L’impossibilité de prendre un rendez-vous en préfecture est le résultat de la stratégie de dématérialisation des procédures mise en place depuis 2019 par le gouvernement. Les personnes qui souhaitent déposer une demande d’admission exceptionnelle au séjour doivent prendre rendez-vous en ligne. Mais le service est constamment saturé et donc inaccessible.
« Sous couvert de crise sanitaire, de volonté de modernisation et de gain en efficacité, c’est en fait une mise à distance des personnes par les services publics qui est en train de s’opérer. C’est même devenu une des sources majeures des difficultés d’accès aux droits », estimait en février 2021 Lise Faron, responsable de la Cimade, spécialiste des questions liées au droit au séjour, contactée par InfoMigrants.
Pour Jean-Albert Guidou, secrétaire général de l’union locale de la CGT à Bobigny, il y a une « volonté politique avérée [de compliquer l’accès à a régularisation] sur la base de l’argumentaire de l’appel d’air ». « Mais les gens sont là, de fait », s’agace le responsable qui voit, chaque semaine, grossir le nombre des travailleurs sans-papiers aux permanences de la CGT.
Des associations mobilisées
La mobilisation de ce mercredi n’est pas la première. Depuis 2020, associations de défense des droits des étrangers et collectifs de sans-papiers dénoncent des pratiques qui « fabriquent des sans-papiers ».
En mars 2021, la Cimade, le Secours catholique, la Ligue des droits de l’Homme et le Syndicat des avocats de France (SAF) avaient assigné en justice cinq préfectures – Hérault, Ille-et-Vilaine, Rhône, Seine-Saint-Denis et Val-de-Marne – qui imposent la prise de rendez-vous en ligne pour les étrangers en demande ou en renouvellement de titre de séjour.
En décembre 2020 et janvier 2021, des manifestations avaient également été organisées devant plusieurs tribunaux administratifs. Mais malgré ces mobilisations, la situation n’évolue pas. Et la situation n’est pas limitée à Bobigny.
« Circulaire de moins en moins appliquée »
« Mon sentiment c’est que l’admission exceptionnelle au séjour est bloquée presque partout, estime Jean-Michel Delarbre, membre de la Ligue des droits de l’Homme et du Réseau éducation sans frontière dans le 93. La dématérialisation a permis de rendre ça plus discret. Mais on constate depuis plusieurs années que la circulaire de 2012
est de moins en moins appliquée. Il n’y a presque plus de rendez-vous en préfecture donc la régularisation est beaucoup plus difficile et beaucoup plus longue. » Régularisation : « L’administration est un mur impénétrable qui me fait sentir comme un criminel »
De fait, le nombre de personnes régularisées a chuté de 11 % entre 2020 et 2021. Entre 2019 et 2021, c’est même une diminution de 22 %.
Pourtant, les travailleurs sans-papiers sont souvent des travailleurs essentiels, célébrés lors du premier confinement du printemps 2020. « Le Covid avait mis en lumière ces invisibles qui ont contribué à faire tourner le pays. La suite logique aurait été de permettre leur régularisation.
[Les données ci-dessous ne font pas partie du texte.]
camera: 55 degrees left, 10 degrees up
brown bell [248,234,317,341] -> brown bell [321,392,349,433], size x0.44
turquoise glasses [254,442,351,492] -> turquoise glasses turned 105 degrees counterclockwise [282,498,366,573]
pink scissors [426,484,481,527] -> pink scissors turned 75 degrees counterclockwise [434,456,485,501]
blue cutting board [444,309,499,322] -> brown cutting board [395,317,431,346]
En les reniant, l’État signe le profond échec d’une politique d’inclusion sociale », a dénoncé Marilyne Poulain, chargée des travailleurs sans papiers à la CGT, interrogée par Le Monde.
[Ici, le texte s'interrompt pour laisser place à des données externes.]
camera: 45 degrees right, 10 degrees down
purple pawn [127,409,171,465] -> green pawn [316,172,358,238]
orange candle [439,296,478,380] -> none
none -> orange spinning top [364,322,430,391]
Mercredi, la Défenseure des droits a dénoncé la dématérialisation des procédures dans un nouveau rapport et souligné que les personnes étrangères étaient parmi les plus affectées. Parmi ses recommandations, elle appelle à garantir un égal accès aux services de la préfecture à tous les étrangers « quelle que soit leur situation administrative ».
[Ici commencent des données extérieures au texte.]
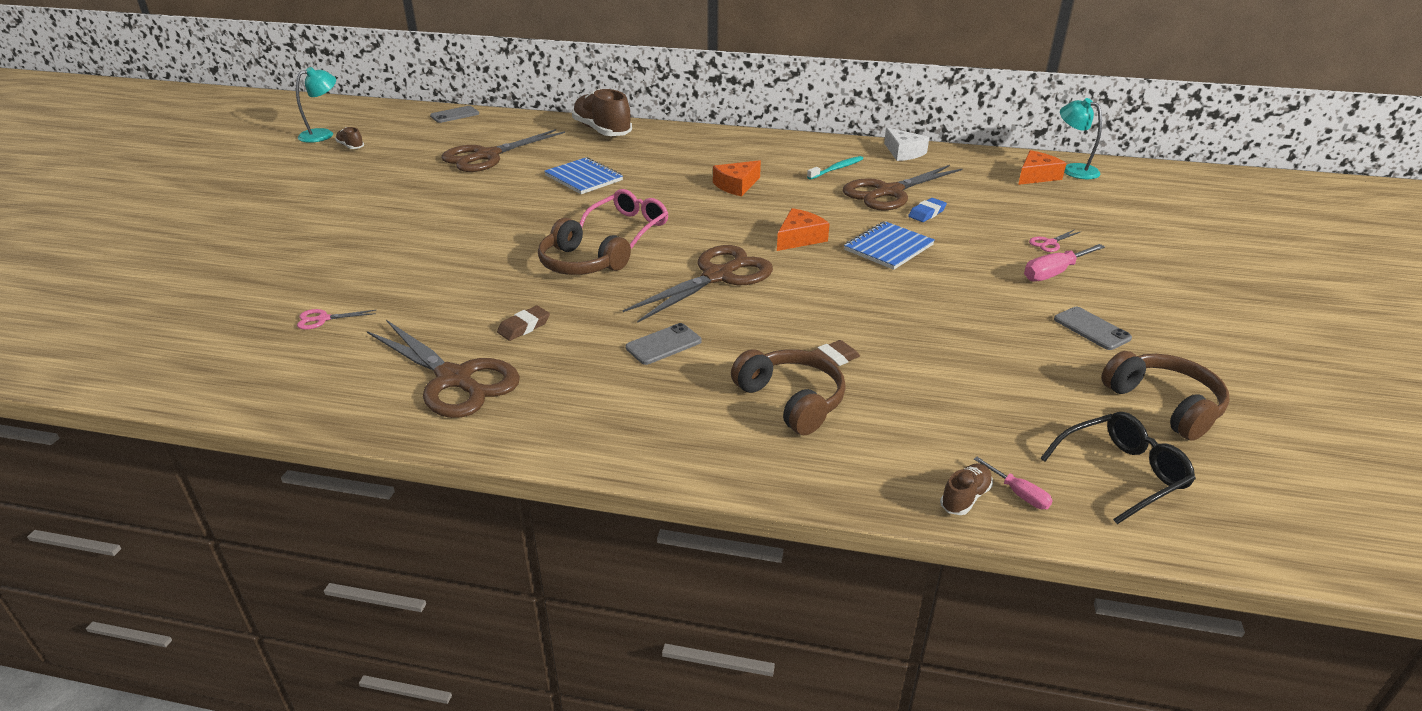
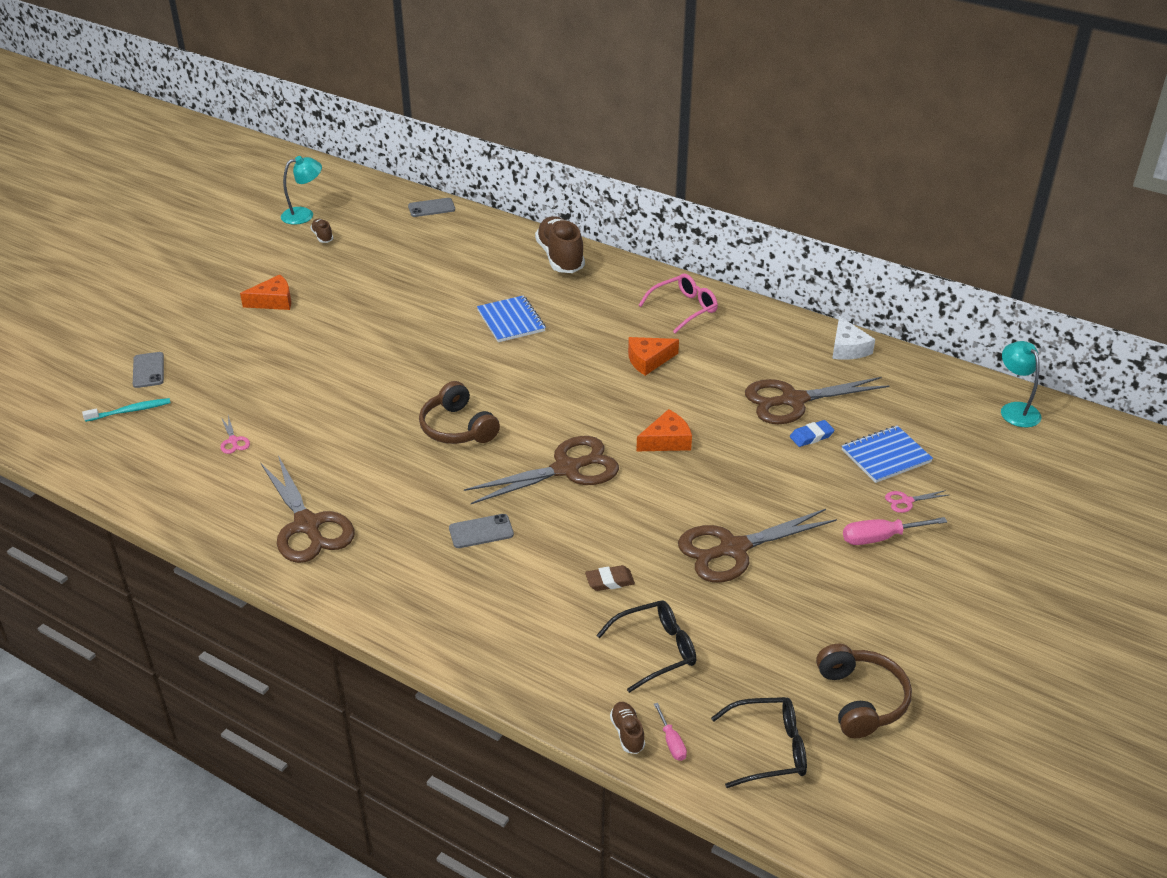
camera: 20 degrees right, 5 degrees up
pink scissors [297,309,376,330] -> pink scissors turned 120 degrees counterclockwise [220,416,250,454]
brown scissors [441,129,565,172] -> brown scissors moved to [678,509,837,582]
brown eraser [497,306,550,341] -> none
pink glasses [579,189,668,249] -> pink glasses moved to [638,274,718,333]
brown headphones [731,349,846,435] -> none
turquoise toothbrush [807,156,863,180] -> turquoise toothbrush moved to [82,398,170,422]
blue notebook [844,221,935,270] -> blue notebook moved to [842,426,933,483]
brown shoe [940,464,993,515] -> brown shoe turned 75 degrees counterclockwise [610,702,645,754]
orange cheese [1018,150,1066,185] -> orange cheese moved to [240,274,291,310]
grey phone [1054,307,1132,350] -> grey phone moved to [133,352,164,388]
none -> black glasses [596,600,696,693]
Trois cent organisations, dont la Cimade et la Fédération des acteurs de la solidarité, ont signé un Manifeste jeudi pour dénoncer les dérives de la dématérialisation des procédures. « Nous exigeons un service public humain et ouvert à ses administrés, qui fonctionne pour toutes et tous et ne sacrifie personne ! », écrivent les auteurs.